Да что я вообще знала о прикосновениях раньше?
Хочется сорвать с себя одежду и предаться введённому в обиход Райт-Ковалёвой слову. И одновременно с этим хочется никогда не прекращать эти неспешные и томительные ласки, когда мои пальцы впиваются в его бёдра, а его — путаются в моих волосах. Когда я сама нахожу его губы и падаю в воды бурлящей горной реки, и голова опять кружится, и пьянею я сильнее, чем от любого вина.
Фламандский, скорняжный, брам-шкотовый.
Его ладони оглаживают плечи, спускаются к груди, но ускользают от меня, когда я выгибаюсь в пояснице. Недовольно мычу и тут же ловлю его плутоватую улыбку.

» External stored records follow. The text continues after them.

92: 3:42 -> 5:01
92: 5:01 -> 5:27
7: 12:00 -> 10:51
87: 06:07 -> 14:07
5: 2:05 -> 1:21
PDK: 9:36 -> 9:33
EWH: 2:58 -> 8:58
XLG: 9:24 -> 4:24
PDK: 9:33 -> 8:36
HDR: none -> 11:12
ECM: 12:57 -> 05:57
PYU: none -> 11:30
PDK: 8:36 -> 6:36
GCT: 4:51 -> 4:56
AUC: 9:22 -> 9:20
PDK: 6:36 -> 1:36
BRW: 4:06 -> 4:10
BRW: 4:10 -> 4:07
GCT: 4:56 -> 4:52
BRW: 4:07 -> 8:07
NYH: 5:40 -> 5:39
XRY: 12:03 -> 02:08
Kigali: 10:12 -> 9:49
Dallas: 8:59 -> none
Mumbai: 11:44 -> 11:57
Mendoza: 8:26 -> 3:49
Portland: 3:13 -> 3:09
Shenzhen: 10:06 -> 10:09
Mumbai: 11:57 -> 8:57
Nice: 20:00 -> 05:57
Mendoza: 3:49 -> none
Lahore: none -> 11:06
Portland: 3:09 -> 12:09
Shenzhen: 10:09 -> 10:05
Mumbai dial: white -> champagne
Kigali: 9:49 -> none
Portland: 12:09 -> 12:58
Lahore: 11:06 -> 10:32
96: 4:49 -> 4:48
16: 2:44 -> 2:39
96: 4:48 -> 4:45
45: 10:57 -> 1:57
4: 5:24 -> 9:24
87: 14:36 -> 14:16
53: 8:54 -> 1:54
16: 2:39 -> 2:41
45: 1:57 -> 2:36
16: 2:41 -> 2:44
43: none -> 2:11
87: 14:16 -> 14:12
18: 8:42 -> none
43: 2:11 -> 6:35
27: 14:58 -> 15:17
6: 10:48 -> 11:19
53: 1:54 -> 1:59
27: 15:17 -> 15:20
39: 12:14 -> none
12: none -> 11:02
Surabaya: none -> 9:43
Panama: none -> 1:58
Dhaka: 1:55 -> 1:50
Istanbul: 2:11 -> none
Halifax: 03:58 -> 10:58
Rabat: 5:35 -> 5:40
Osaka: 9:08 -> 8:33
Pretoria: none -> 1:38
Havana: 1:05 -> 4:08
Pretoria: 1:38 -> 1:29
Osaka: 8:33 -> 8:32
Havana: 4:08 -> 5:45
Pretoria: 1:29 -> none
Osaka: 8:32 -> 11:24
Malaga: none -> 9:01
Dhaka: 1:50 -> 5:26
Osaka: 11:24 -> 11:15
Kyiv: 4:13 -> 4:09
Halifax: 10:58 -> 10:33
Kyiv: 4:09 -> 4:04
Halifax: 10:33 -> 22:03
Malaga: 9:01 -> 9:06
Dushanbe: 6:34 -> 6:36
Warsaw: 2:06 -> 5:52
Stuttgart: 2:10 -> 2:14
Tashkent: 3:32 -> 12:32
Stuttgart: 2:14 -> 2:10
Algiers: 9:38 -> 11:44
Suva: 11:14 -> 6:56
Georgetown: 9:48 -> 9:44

Говорить. Сегодня нужно говорить. Вконец победить смущение, вложить ему в руки ноты для скрипки, узнать, что прелюдия — это не быстрый аперитив перед горячим блюдом, не пара глубоких поцелуев и один уродливый засос на шее, а отдельный вид удовольствия. Сегодня нужно порадовать, наконец, всех этих экспертов в области полового воспитания, которые пишут в книжках, что путь к хорошему сексу начинается в откровенном разговоре о своих желаниях.
Я в безопасности. Я укутана прожаренным солнцем полотенцем. Я могу ему доверять.
Облизываю губы.
— У меня не особо чувствительные… соски. Все эти трали-вали языком вокруг — я ничего толком не ощущаю. Зато…
Он упирается лбом в мой лоб, и мы вместе внимательно наблюдаем, как он одним медленным, плавным движением расстёгивает молнию на кигуруми. Белья под пижамой нет.
— Зато мне нравится…
Проводит кончиками пальцев по открывшейся полоске кожи вверх, берёт двумя руками края комбинезона и медленно разводит их в стороны, зубчики молнии цепляют соски, я вздрагиваю.
— Когда…
Но мне уже не нужно заканчивать фразу, он и так всё понял: обхватывает грудь ладонями, поднимает, сминает, сжимает соски между пальцев, выкручивает. Я выдыхаю хриплый стон, и предохранительные пробки окончательно выбивает.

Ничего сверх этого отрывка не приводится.